Work request: Produce an exact copy of all the data below, dropping every image.

Data supplied:
━━━━━━
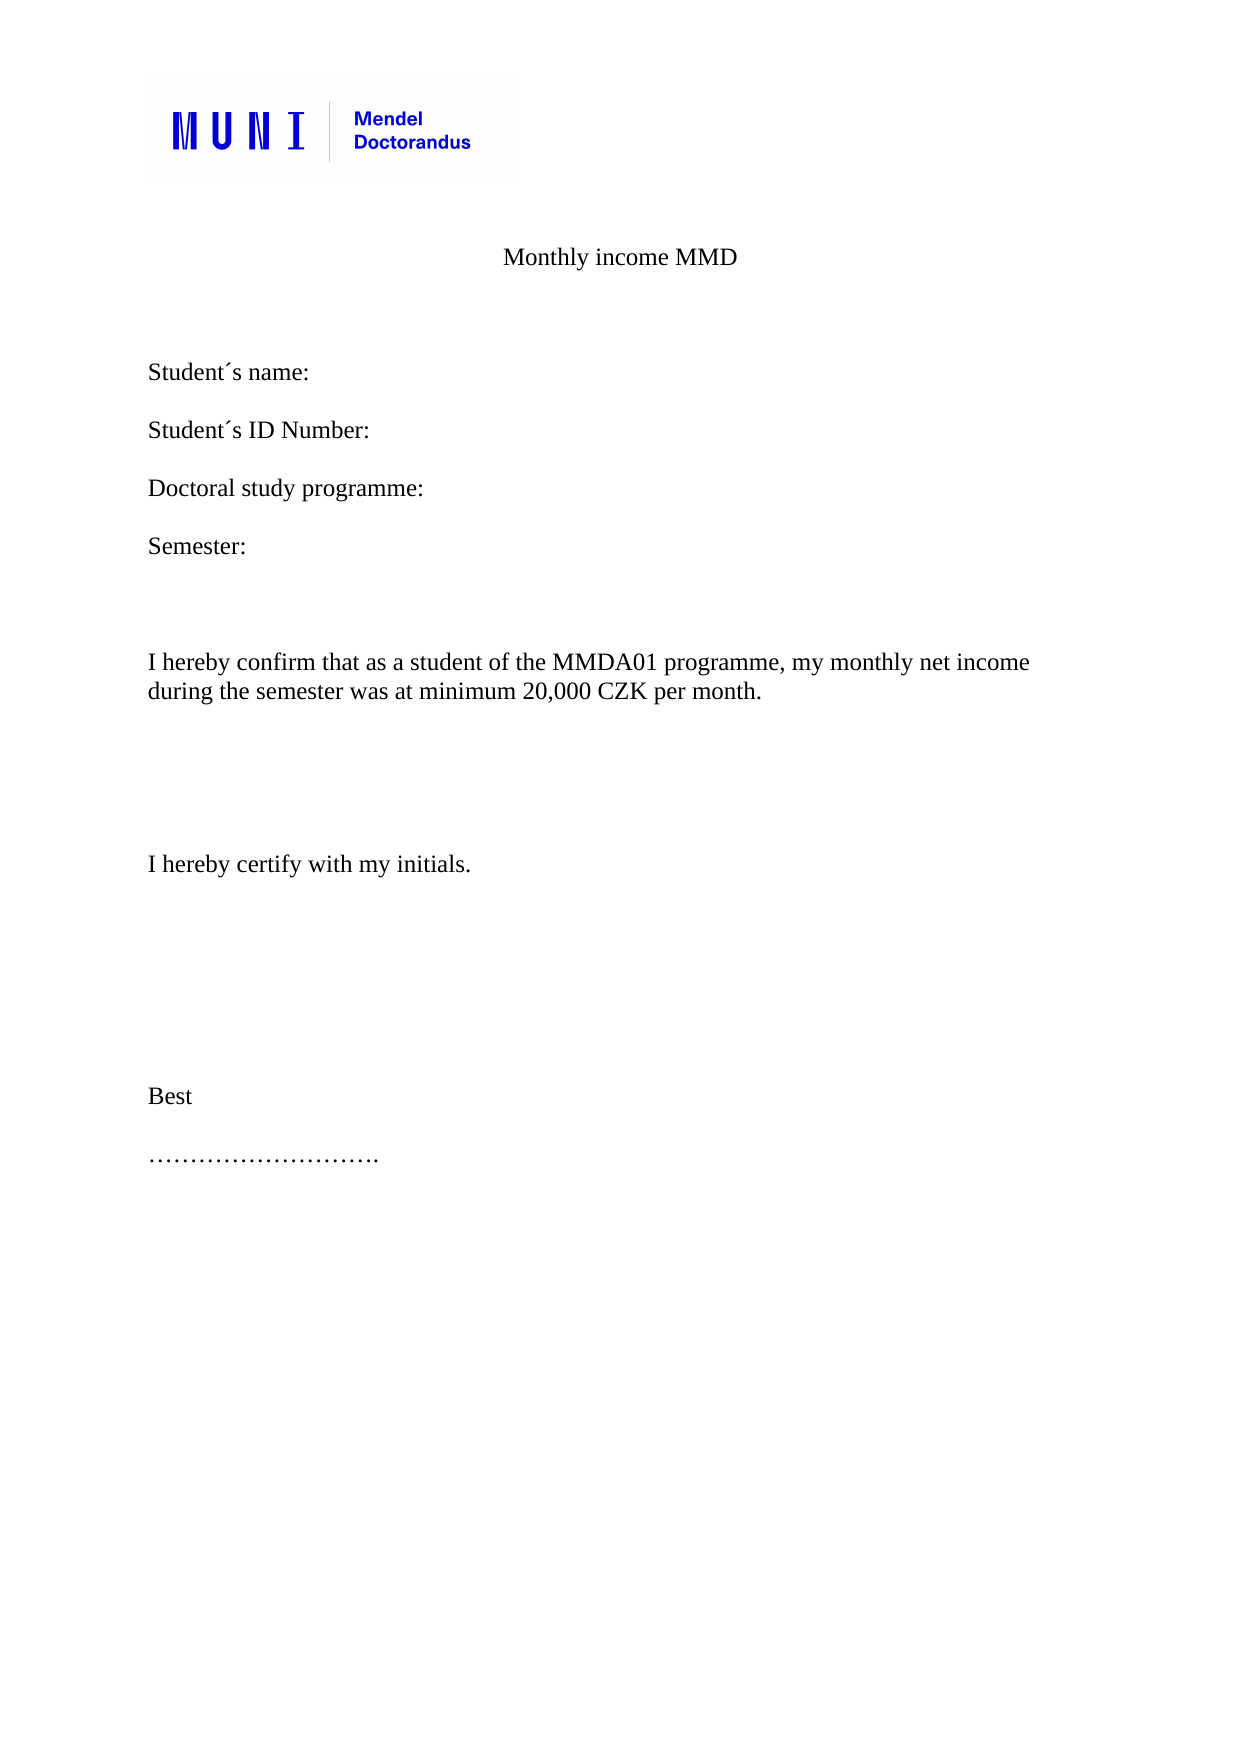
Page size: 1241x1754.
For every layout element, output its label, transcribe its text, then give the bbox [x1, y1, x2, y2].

picture [147, 73, 517, 184]
text I hereby confirm that as a student of the MMDA01 programme, my monthly net income during the semester was at minimum 20,000 CZK per month. [148, 647, 1093, 704]
text Semester: [148, 531, 1093, 560]
text Student´s name: [148, 357, 1093, 386]
text Best [148, 1081, 1093, 1110]
text Monthly income MMD [148, 242, 1093, 270]
text I hereby certify with my initials. [148, 849, 1093, 878]
text Student´s ID Number: [148, 415, 1093, 444]
text Doctoral study programme: [148, 473, 1093, 502]
text ………………………. [148, 1139, 1093, 1168]
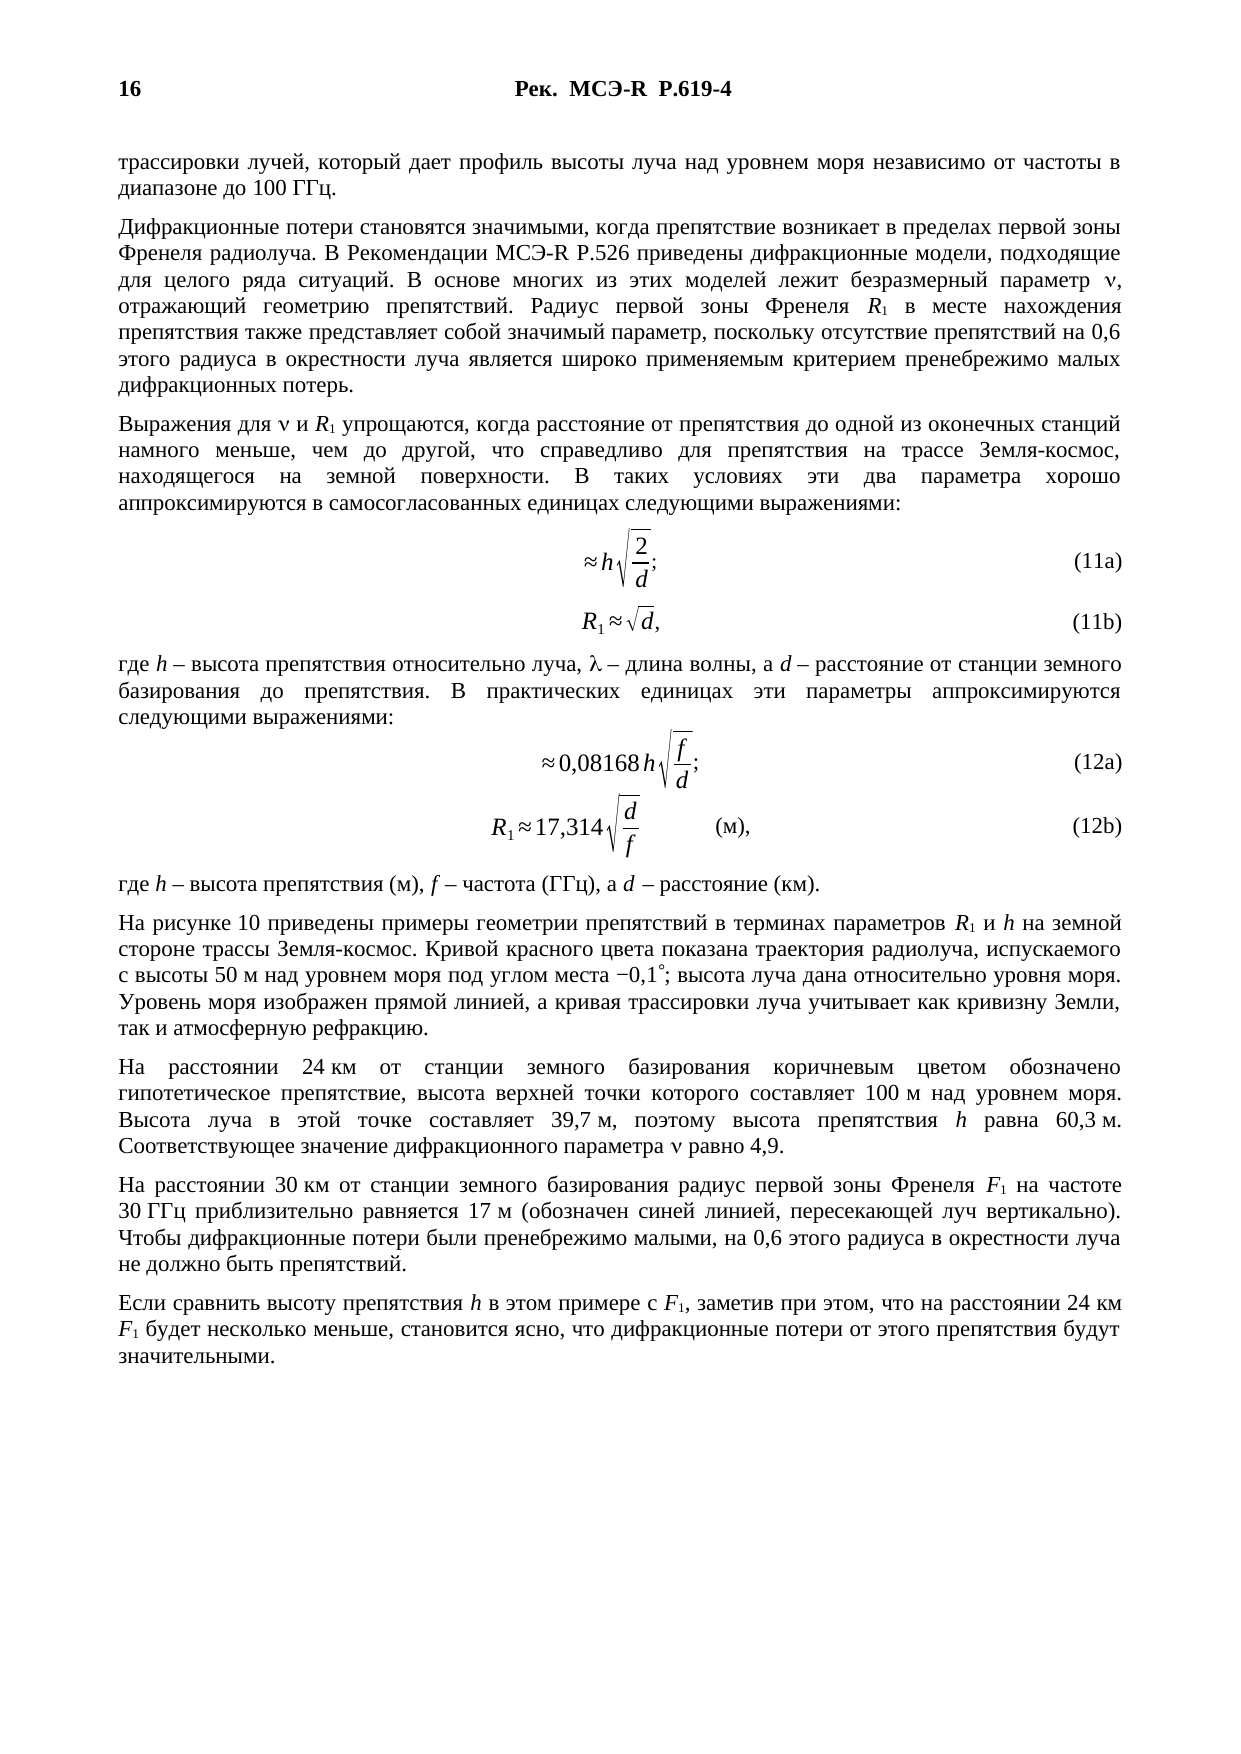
━━━━━━
Answer:
Page size: 1241x1754.
For every layout element, output its label, transcribe its text, then give the bbox [x1, y1, x2, y2].

picture [147, 73, 517, 184]
text I hereby confirm that as a student of the MMDA01 programme, my monthly net income during the semester was at minimum 20,000 CZK per month. [148, 647, 1093, 704]
text Semester: [148, 531, 1093, 560]
text Student´s name: [148, 357, 1093, 386]
text Best [148, 1081, 1093, 1110]
text Monthly income MMD [148, 242, 1093, 270]
text I hereby certify with my initials. [148, 849, 1093, 878]
text Student´s ID Number: [148, 415, 1093, 444]
text Doctoral study programme: [148, 473, 1093, 502]
text ………………………. [148, 1139, 1093, 1168]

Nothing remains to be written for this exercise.